Downstream processing of paper, plastic film, foil, and related substrate materials into finished, printed packaging such as bags, pouches, labels, tags, folding cartons, and corrugated shipping cases is called converting. Rotary unions are used in all types of converting for water, steam, thermal oil, air, or hydraulics.
Rotary unions may be used to transmit coolant, cutting oil, MQL, pressurized air in a bearingless or bearing supported configuration. Besides coolant delivery, rotary unions are used for chucking, tool sensing, rotary index table, and other machine tool applications.
Electro-hydraulic equipment used in mining operations employs rotary unions including shuttle cars and coal cars, drill heads, backhoes, clamshell cranes, and draglines. In addition, boom hoists, retrieving drums and bucket drum clutches each requires rotary unions.
Oil and gas
Drilling rigs (oil or gas) use air clutches and brakes that require rotary unions. Water unions are used to flush mud from the drill tip, and must withstand shock and vibration in this severe application. Oil and petrochemical refineries use batch mixers, flaking mills, blenders and drying rolls that each require rotary unions.

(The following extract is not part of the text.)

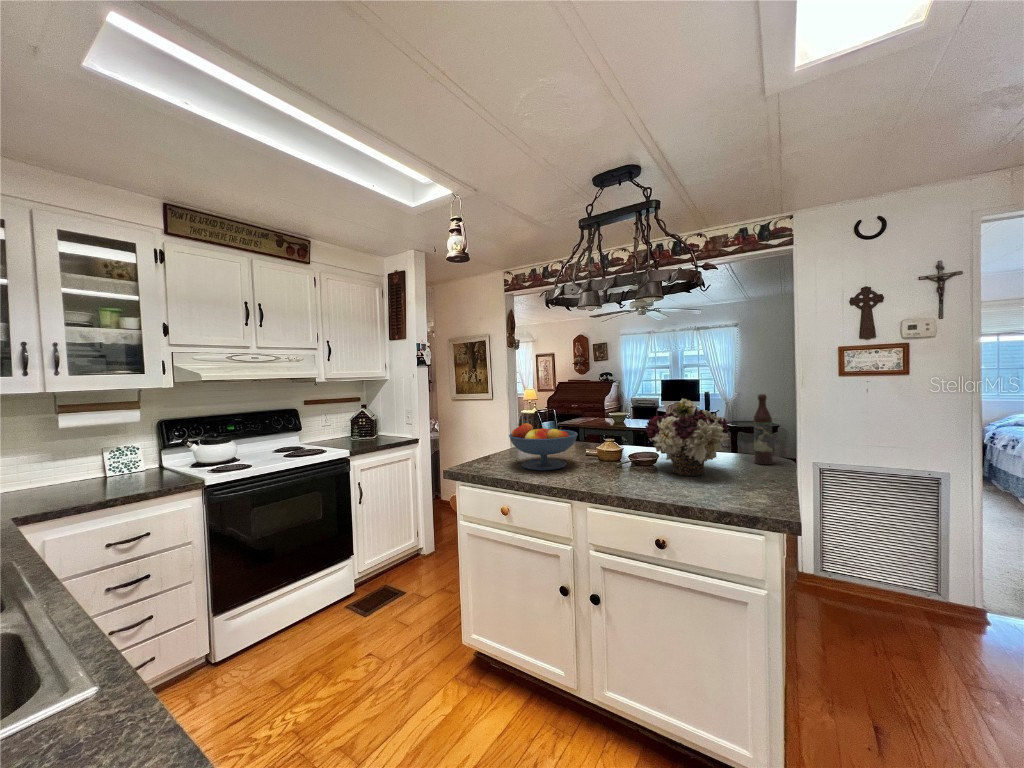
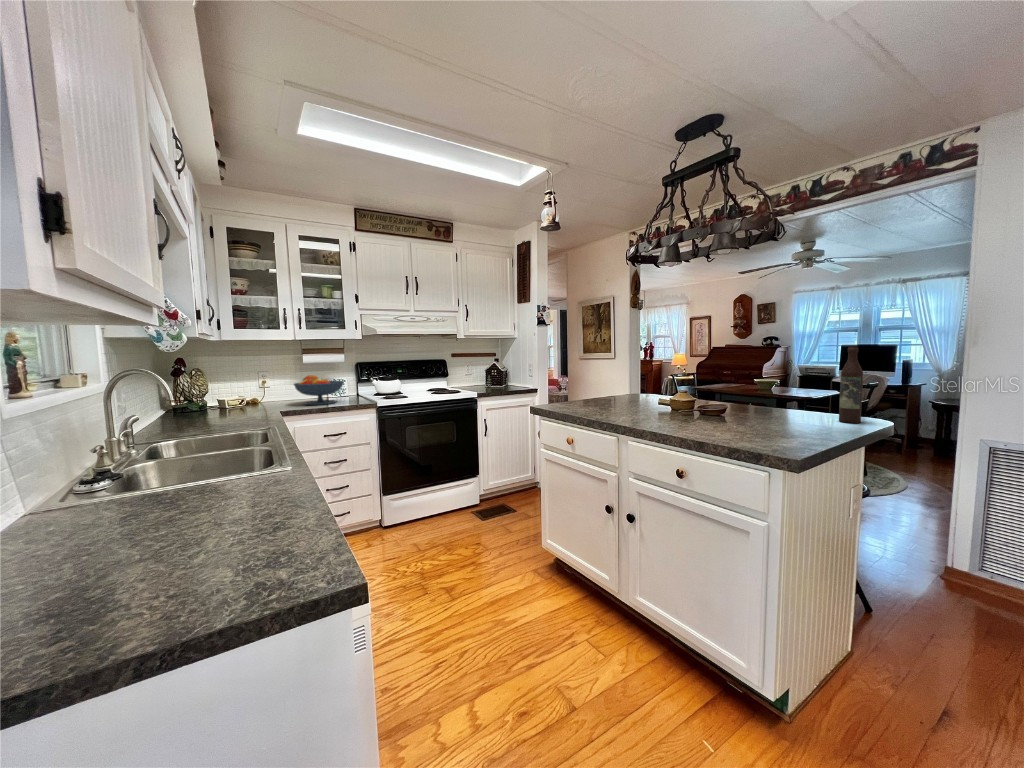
flower arrangement: present [645,399,730,476] -> none [705,349,791,425]
fruit bowl: present [509,423,578,470] -> present [294,375,343,405]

Paper applications span the supply chain from the raw pulp and paper mills, to the downstream paper converters. Mills use steam joint and siphon systems and water unions for heating and cooling. Converters use rotary unions for heating and cooling rolls, as well as winders with air clutches and brakes.
The manufacturing of plastic materials encompasses a wide variety of applications including cast film, blown film, foam, flexible and rigid sheet extrusion, single and multi-layer co-extrusion, blow molding, thermoforming, pelletizing, wire and cable, injection molding and winding. Rotary unions are used for heating or cooling the many processing rolls throughout the wide variety of applications. In addition, rotary unions for air and hydraulic service are used in winding and injection molding applications. Many of today’s modern winding applications will also utilize electrical slip rings.
Printing on flexible rolls of paper or plastic films requires rotary unions for air or hydraulics, as well as chill rolls for temperature control. Web offset and sheet printing equipment use many rotary unions on the ink vibrator and chill rolls.
Rubber is compounded on big industrial mixers that use rotary unions for water-cooled rolls. Rubber extrusion is similar to plastic extrusion, with rotary unions used to cool the extruder screw.
The steel industry is one of the largest users of rotary unions primarily for continuous casting machines (CCM) which use rotary unions to cool the numerous rolls that support molten slabs as it moves by gravity through various segments onto a run-out table to downstream annealing and heat treating. The slab is formed into coil or sheet. Coil is further converted in processing centers that require hydraulic unions for the actuation of mandrels.
The textile industry is a large user of water, steam, and hot oil unions. Weaving, dyeing, and finishing processes are the largest users of rotary unions.
Rubber tire plants use industrial mixers, extruders, calendar train cooling stacks and rayon slashers to make tire cord. Rotary unions are used in every process for temperature control.